Festhalten an der Tradition.

Das ist im Prinzip eine gute und weise Sache; es geht natürlich um Traditionen, die weise und gut sind. Das Thema Tradition kann jedoch missverstanden werden – und der Herr Jesus rückt es heute ins rechte Licht. Traditionen, die gegen Gottes Gebote verstoßen, wie die schändliche Tradition, sich bei Familienfesten zu betrinken, sowie verschiedene alte Übertreibungen, Zaubersprüche und Aberglauben, sind nicht zu respektieren. Aber Traditionen, die weise und edel sind, ergänzen oft die Gebote und schützen die Gebote. Zu diesen Traditionen gehören beispielsweise das gemeinsame Familiengebet, das Beten des Rosenkranzes, Maiandachten, Rituale, die Fastenzeit, die Andacht am ersten Freitag, die Teilnahme an der geistlichen Erneuerung und die Prozession am Fest des Allerheiligsten Leibes und Blutes Christi. Oft sind es unsere einheimischen, väterlichen Traditionen, die sogar unsere nationale Identität bestimmen.

Aber gerade das Festhalten an der Tradition ist auch weise.

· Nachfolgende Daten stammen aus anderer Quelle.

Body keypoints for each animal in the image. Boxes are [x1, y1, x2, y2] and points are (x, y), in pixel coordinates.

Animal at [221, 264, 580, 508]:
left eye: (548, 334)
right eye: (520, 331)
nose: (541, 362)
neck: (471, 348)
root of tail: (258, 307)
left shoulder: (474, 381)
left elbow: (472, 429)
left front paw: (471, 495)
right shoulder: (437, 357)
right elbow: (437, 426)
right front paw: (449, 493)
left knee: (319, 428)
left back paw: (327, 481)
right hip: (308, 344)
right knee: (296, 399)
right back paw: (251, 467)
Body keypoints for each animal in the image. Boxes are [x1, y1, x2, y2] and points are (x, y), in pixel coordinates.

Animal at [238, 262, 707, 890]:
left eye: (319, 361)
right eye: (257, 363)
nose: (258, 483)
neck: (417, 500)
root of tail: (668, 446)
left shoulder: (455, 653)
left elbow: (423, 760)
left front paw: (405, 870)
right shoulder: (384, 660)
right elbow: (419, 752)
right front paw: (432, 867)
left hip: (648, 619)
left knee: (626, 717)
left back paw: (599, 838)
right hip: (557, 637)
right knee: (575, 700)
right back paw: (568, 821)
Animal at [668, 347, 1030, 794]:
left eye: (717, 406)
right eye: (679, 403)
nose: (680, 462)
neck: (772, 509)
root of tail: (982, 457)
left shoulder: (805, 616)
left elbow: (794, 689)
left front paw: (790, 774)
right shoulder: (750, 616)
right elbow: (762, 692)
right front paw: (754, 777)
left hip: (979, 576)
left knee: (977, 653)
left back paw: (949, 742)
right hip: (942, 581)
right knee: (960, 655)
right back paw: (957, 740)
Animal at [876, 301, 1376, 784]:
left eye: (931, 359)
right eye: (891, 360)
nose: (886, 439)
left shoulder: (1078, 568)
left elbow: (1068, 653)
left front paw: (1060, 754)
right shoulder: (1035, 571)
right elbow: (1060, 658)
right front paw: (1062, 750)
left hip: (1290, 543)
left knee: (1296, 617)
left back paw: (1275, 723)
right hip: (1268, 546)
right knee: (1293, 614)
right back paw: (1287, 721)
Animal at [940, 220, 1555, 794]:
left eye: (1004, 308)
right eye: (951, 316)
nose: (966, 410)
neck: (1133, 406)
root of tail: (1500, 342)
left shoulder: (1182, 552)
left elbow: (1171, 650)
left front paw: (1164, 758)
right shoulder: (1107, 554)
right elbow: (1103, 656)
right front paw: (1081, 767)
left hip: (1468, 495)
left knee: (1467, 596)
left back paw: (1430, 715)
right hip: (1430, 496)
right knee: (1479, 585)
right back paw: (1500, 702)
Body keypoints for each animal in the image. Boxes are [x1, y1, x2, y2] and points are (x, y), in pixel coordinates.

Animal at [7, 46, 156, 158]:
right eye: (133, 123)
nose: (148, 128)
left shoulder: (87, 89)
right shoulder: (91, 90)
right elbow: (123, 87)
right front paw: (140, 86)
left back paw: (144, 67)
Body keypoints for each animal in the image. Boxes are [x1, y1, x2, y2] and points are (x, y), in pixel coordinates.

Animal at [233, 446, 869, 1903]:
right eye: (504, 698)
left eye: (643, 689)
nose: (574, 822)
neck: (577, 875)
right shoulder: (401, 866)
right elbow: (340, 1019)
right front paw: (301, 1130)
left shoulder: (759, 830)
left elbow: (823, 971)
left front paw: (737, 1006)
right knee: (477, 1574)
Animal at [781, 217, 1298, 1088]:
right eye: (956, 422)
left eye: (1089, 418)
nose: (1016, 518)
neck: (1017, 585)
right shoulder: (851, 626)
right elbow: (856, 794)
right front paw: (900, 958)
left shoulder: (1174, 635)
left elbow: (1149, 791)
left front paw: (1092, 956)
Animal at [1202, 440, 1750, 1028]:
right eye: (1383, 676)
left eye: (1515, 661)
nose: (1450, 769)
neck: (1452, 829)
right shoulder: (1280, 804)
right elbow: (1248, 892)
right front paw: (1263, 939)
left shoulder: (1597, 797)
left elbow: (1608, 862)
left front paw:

Der Herr Jesus führt heute ein drastisches Beispiel für den unklugen Kult der Tradition an. Es wäre also etwas Unkluges und Falsches, zum Beispiel einen Kranken unversorgt zu Hause zu lassen, um zu einem Mitternachtsfest, einer Parade oder einer Wallfahrt zu gehen. Gerade wenn die Tradition ein Ausdruck der Treue zu den Geboten sein soll – dann geht es in erster Linie um das Gebot der Liebe: Keine Tradition hat das Recht, dieses Gebot außer Kraft zu setzen – und das wird im heutigen Evangelium deutlich gesagt.

Ein Beispiel für edle Treue zur Tradition ist die Teilnahme an der Messe – und die Messe selbst. Henryk Sienkiewicz macht am Ende eines seiner Romane darauf aufmerksam, dass zwar die verschiedenen Strukturen, Bräuche und Größen im Laufe der Jahrhunderte verschwunden sind, die Messe aber „auf die alte Art und Weise gefeiert wird“. Die Älteren erinnern sich daran, dass es einmal eine andere Sprache und andere Riten bei der Messe gab. Natürlich, aber hierin liegt eine Bestätigung dessen, was hier gesagt wurde: dass die weniger schwerwiegenden Details der Tradition aus klugen Gründen oft weichen müssen – um die Tradition selbst zu retten. So sind auch in der Messe einige unwesentliche Elemente entfernt worden, und – damit die wesentlichen Elemente umso deutlicher hervortreten: das Opfer, die Transsubstantiation, das Brechen des Brotes – bleiben sie immer mit der Tradition identisch.